> **Task instructions**
Lines from the line with "(grid_origin 108 62)" to the line with "191.298238 146.1244 180))" in the entries below, and only those, must be output exactly, with both ends included.

### Excerpted records

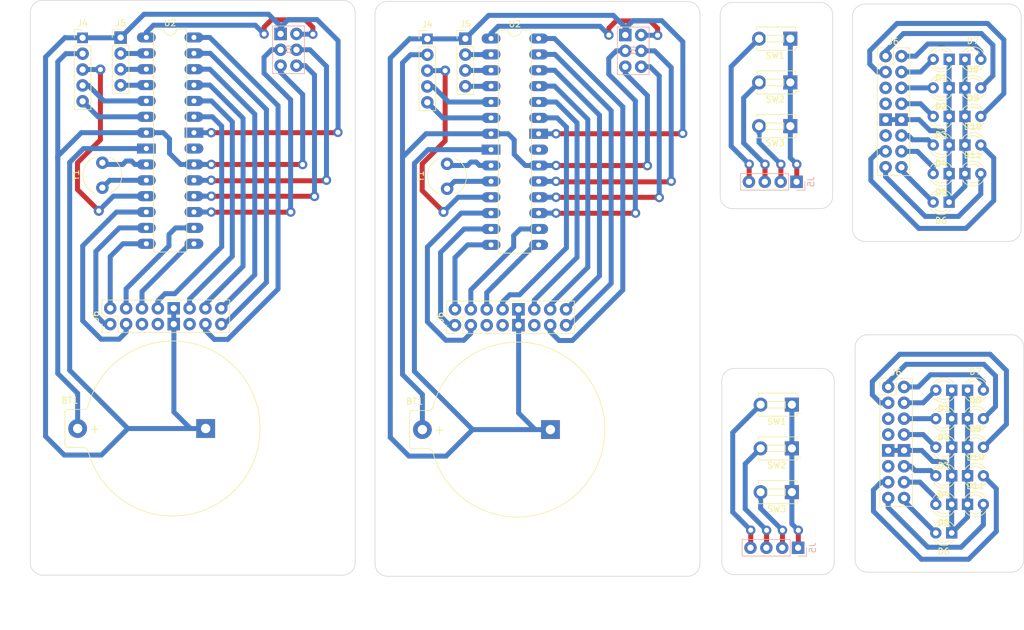
<source format=kicad_pcb>
(kicad_pcb
	(version 20240108)
	(generator "pcbnew")
	(generator_version "8.0")
	(general
		(thickness 1.6)
		(legacy_teardrops no)
	)
	(paper "A4")
	(title_block
		(title "Leiterplattenplan Binäruhr V5")
		(date "2024-02-01")
	)
	(layers
		(0 "F.Cu" signal)
		(31 "B.Cu" signal)
		(32 "B.Adhes" user "B.Adhesive")
		(33 "F.Adhes" user "F.Adhesive")
		(34 "B.Paste" user)
		(35 "F.Paste" user)
		(36 "B.SilkS" user "B.Silkscreen")
		(37 "F.SilkS" user "F.Silkscreen")
		(38 "B.Mask" user)
		(39 "F.Mask" user)
		(40 "Dwgs.User" user "User.Drawings")
		(41 "Cmts.User" user "User.Comments")
		(42 "Eco1.User" user "User.Eco1")
		(43 "Eco2.User" user "User.Eco2")
		(44 "Edge.Cuts" user)
		(45 "Margin" user)
		(46 "B.CrtYd" user "B.Courtyard")
		(47 "F.CrtYd" user "F.Courtyard")
		(48 "B.Fab" user)
		(49 "F.Fab" user)
		(50 "User.1" user)
		(51 "User.2" user)
		(52 "User.3" user)
		(53 "User.4" user)
		(54 "User.5" user)
		(55 "User.6" user)
		(56 "User.7" user)
		(57 "User.8" user)
		(58 "User.9" user)
	)
	(setup
		(stackup
			(layer "F.SilkS"
				(type "Top Silk Screen")
			)
			(layer "F.Paste"
				(type "Top Solder Paste")
			)
			(layer "F.Mask"
				(type "Top Solder Mask")
				(thickness 0.01)
			)
			(layer "F.Cu"
				(type "copper")
				(thickness 0.035)
			)
			(layer "dielectric 1"
				(type "core")
				(thickness 1.51)
				(material "FR4")
				(epsilon_r 4.5)
				(loss_tangent 0.02)
			)
			(layer "B.Cu"
				(type "copper")
				(thickness 0.035)
			)
			(layer "B.Mask"
				(type "Bottom Solder Mask")
				(thickness 0.01)
			)
			(layer "B.Paste"
				(type "Bottom Solder Paste")
			)
			(layer "B.SilkS"
				(type "Bottom Silk Screen")
			)
			(copper_finish "None")
			(dielectric_constraints no)
		)
		(pad_to_mask_clearance 0)
		(allow_soldermask_bridges_in_footprints no)
		(grid_origin 108 62)
		(pcbplotparams
			(layerselection 0x0041000_ffffffff)
			(plot_on_all_layers_selection 0x0000000_00000000)
			(disableapertmacros no)
			(usegerberextensions no)
			(usegerberattributes yes)
			(usegerberadvancedattributes yes)
			(creategerberjobfile yes)
			(dashed_line_dash_ratio 12.000000)
			(dashed_line_gap_ratio 3.000000)
			(svgprecision 4)
			(plotframeref no)
			(viasonmask no)
			(mode 1)
			(useauxorigin no)
			(hpglpennumber 1)
			(hpglpenspeed 20)
			(hpglpendiameter 15.000000)
			(pdf_front_fp_property_popups yes)
			(pdf_back_fp_property_popups yes)
			(dxfpolygonmode yes)
			(dxfimperialunits yes)
			(dxfusepcbnewfont yes)
			(psnegative no)
			(psa4output no)
			(plotreference yes)
			(plotvalue yes)
			(plotfptext yes)
			(plotinvisibletext no)
			(sketchpadsonfab no)
			(subtractmaskfromsilk no)
			(outputformat 1)
			(mirror no)
			(drillshape 0)
			(scaleselection 1)
			(outputdirectory "Flatcam/")
		)
	)
	(net 0 "")
	(footprint "LED_THT:LED_D3.0mm" (layer "F.Cu") (at 215.879214 129.7975 180))
	(footprint "ownlibery:SW_PUSH_THT_6.2x6.2_5mm" (layer "F.Cu") (at 191.298238 132.1244 180))
	(footprint "LED_THT:LED_D3.0mm" (layer "F.Cu") (at 218.409214 148.0855))
	(footprint "LED_THT:LED_D3.0mm" (layer "F.Cu") (at 217.995 95.144))
	(footprint "LED_THT:LED_D3.0mm" (layer "F.Cu") (at 215.465 76.856 180))
	(footprint "LED_THT:LED_D3.0mm" (layer "F.Cu") (at 218.414214 138.9415))
	(footprint "Battery:BatteryHolder_Keystone_106_1x20mm" (layer "F.Cu") (at 131.166886 136.115786))
	(footprint "LED_THT:LED_D3.0mm" (layer "F.Cu") (at 215.46 95.144 180))
	(footprint "ownlibery:SW_PUSH_THT_6.2x6.2_5mm" (layer "F.Cu") (at 191.298238 139.1244 180))
	(footprint "LED_THT:LED_D3.0mm" (layer "F.Cu") (at 215.879214 143.5135 180))
	(footprint "Package_DIP:DIP-28_W7.62mm" (layer "F.Cu") (at 86.985714 73.358614))
	(footprint "Connector_PinHeader_2.54mm:PinHeader_2x08_P2.54mm_Vertical" (layer "F.Cu") (at 205.3 76.348))
	(footprint "LED_THT:LED_D3.0mm" (layer "F.Cu") (at 215.465 86 180))
	(footprint "ownlibery:SW_PUSH_THT_6.2x6.2_5mm" (layer "F.Cu") (at 191.298238 146.1244 180))
	(footprint "Connector_PinHeader_2.54mm:PinHeader_1x04_P2.54mm_Vertical" (layer "F.Cu") (at 82.870914 73.384014))
	(footprint "LED_THT:LED_D3.0mm" (layer "F.Cu") (at 215.879214 138.9415 180))
	(footprint "LED_THT:LED_D3.0mm" (layer "F.Cu") (at 218.414214 143.5135))
	(footprint "LED_THT:LED_D3.0mm" (layer "F.Cu") (at 218 76.856))
	(footprint "LED_THT:LED_D3.0mm" (layer "F.Cu") (at 215.46 81.428 180))
	(footprint "Connector_PinHeader_2.54mm:PinHeader_1x05_P2.54mm_Vertical" (layer "F.Cu") (at 131.958886 73.585786))
	(footprint "Package_DIP:DIP-28_W7.62mm" (layer "F.Cu") (at 142.157286 73.530186))
	(footprint "Inductor_THT:L_Radial_D6.0mm_P4.00mm" (layer "F.Cu") (at 135.121486 97.577386 90))
	(footprint "LED_THT:LED_D3.0mm" (layer "F.Cu") (at 215.46 99.716 180))
	(footprint "LED_THT:LED_D3.0mm" (layer "F.Cu") (at 218.414214 129.7975))
	(footprint "LED_THT:LED_D3.0mm" (layer "F.Cu") (at 218 86))
	(footprint "ownlibery:SW_PUSH_THT_6.2x6.2_5mm" (layer "F.Cu") (at 191.048238 87.5544 180))
	(footprint "LED_THT:LED_D3.0mm" (layer "F.Cu") (at 215.874214 152.6575 180))
	(footprint "Battery:BatteryHolder_Keystone_106_1x20mm" (layer "F.Cu") (at 75.995314 135.944214))
	(footprint "LED_THT:LED_D3.0mm" (layer "F.Cu") (at 217.995 81.428))
	(footprint "Connector_PinHeader_2.54mm:PinHeader_2x08_P2.54mm_Vertical" (layer "F.Cu") (at 81.209514 119.236014 90))
	(footprint "LED_THT:LED_D3.0mm" (layer "F.Cu") (at 215.874214 148.0855 180))
	(footprint "Connector_PinHeader_2.54mm:PinHeader_2x08_P2.54mm_Vertical" (layer "F.Cu") (at 136.381086 119.407586 90))
	(footprint "Connector_PinHeader_2.54mm:PinHeader_1x04_P2.54mm_Vertical" (layer "F.Cu") (at 138.042486 73.555586))
	(footprint "ownlibery:SW_PUSH_THT_6.2x6.2_5mm" (layer "F.Cu") (at 191.048238 80.5544 180))
	(footprint "Inductor_THT:L_Radial_D6.0mm_P4.00mm" (layer "F.Cu") (at 79.949914 97.405814 90))
	(footprint "Connector_PinHeader_2.54mm:PinHeader_2x08_P2.54mm_Vertical"
		(layer "F.Cu")
		(uuid "cd319ced-568d-4a77-a1af-df5d5c9e22fe")
		(at 205.714214 129.2895)
		(descr "Through hole straight pin header, 2x08, 2.54mm pitch, double rows")
		(tags "Through hole pin header THT 2x08 2.54mm double row")
		(property "Reference" "J6"
			(at 1.27 -2.33 0)
			(layer "F.SilkS")
			(uuid "b7a63ac9-17fa-49f9-9b3d-3f0df52b6b2e")
			(effects
				(font
					(size 1 1)
					(thickness 0.15)
				)
			)
		)
		(property "Value" "PinHeader_2x08_P2.54mm_Vertical"
			(at 1.27 20.11 0)
			(layer "F.Fab")
			(uuid "021957fa-3d23-4d76-bcb0-93dfddf09ad1")
			(effects
				(font
					(size 1 1)
					(thickness 0.15)
				)
			)
		)
		(property "Footprint" ""
			(at 0 0 0)
			(unlocked yes)
			(layer "F.Fab")
			(hide yes)
			(uuid "1aed57f8-94b0-4827-812b-03e786a90260")
			(effects
				(font
					(size 1.27 1.27)
				)
			)
		)
		(property "Datasheet" ""
			(at 0 0 0)
			(unlocked yes)
			(layer "F.Fab")
			(hide yes)
			(uuid "52c38968-1f6b-4a3c-aedd-5266690566ea")
			(effects
				(font
... [176687 chars truncated]
</source>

######

> **Completed exercise**
		(grid_origin 108 62)
		(pcbplotparams
			(layerselection 0x0041000_ffffffff)
			(plot_on_all_layers_selection 0x0000000_00000000)
			(disableapertmacros no)
			(usegerberextensions no)
			(usegerberattributes yes)
			(usegerberadvancedattributes yes)
			(creategerberjobfile yes)
			(dashed_line_dash_ratio 12.000000)
			(dashed_line_gap_ratio 3.000000)
			(svgprecision 4)
			(plotframeref no)
			(viasonmask no)
			(mode 1)
			(useauxorigin no)
			(hpglpennumber 1)
			(hpglpenspeed 20)
			(hpglpendiameter 15.000000)
			(pdf_front_fp_property_popups yes)
			(pdf_back_fp_property_popups yes)
			(dxfpolygonmode yes)
			(dxfimperialunits yes)
			(dxfusepcbnewfont yes)
			(psnegative no)
			(psa4output no)
			(plotreference yes)
			(plotvalue yes)
			(plotfptext yes)
			(plotinvisibletext no)
			(sketchpadsonfab no)
			(subtractmaskfromsilk no)
			(outputformat 1)
			(mirror no)
			(drillshape 0)
			(scaleselection 1)
			(outputdirectory "Flatcam/")
		)
	)
	(net 0 "")
	(footprint "LED_THT:LED_D3.0mm" (layer "F.Cu") (at 215.879214 129.7975 180))
	(footprint "ownlibery:SW_PUSH_THT_6.2x6.2_5mm" (layer "F.Cu") (at 191.298238 132.1244 180))
	(footprint "LED_THT:LED_D3.0mm" (layer "F.Cu") (at 218.409214 148.0855))
	(footprint "LED_THT:LED_D3.0mm" (layer "F.Cu") (at 217.995 95.144))
	(footprint "LED_THT:LED_D3.0mm" (layer "F.Cu") (at 215.465 76.856 180))
	(footprint "LED_THT:LED_D3.0mm" (layer "F.Cu") (at 218.414214 138.9415))
	(footprint "Battery:BatteryHolder_Keystone_106_1x20mm" (layer "F.Cu") (at 131.166886 136.115786))
	(footprint "LED_THT:LED_D3.0mm" (layer "F.Cu") (at 215.46 95.144 180))
	(footprint "ownlibery:SW_PUSH_THT_6.2x6.2_5mm" (layer "F.Cu") (at 191.298238 139.1244 180))
	(footprint "LED_THT:LED_D3.0mm" (layer "F.Cu") (at 215.879214 143.5135 180))
	(footprint "Package_DIP:DIP-28_W7.62mm" (layer "F.Cu") (at 86.985714 73.358614))
	(footprint "Connector_PinHeader_2.54mm:PinHeader_2x08_P2.54mm_Vertical" (layer "F.Cu") (at 205.3 76.348))
	(footprint "LED_THT:LED_D3.0mm" (layer "F.Cu") (at 215.465 86 180))
	(footprint "ownlibery:SW_PUSH_THT_6.2x6.2_5mm" (layer "F.Cu") (at 191.298238 146.1244 180))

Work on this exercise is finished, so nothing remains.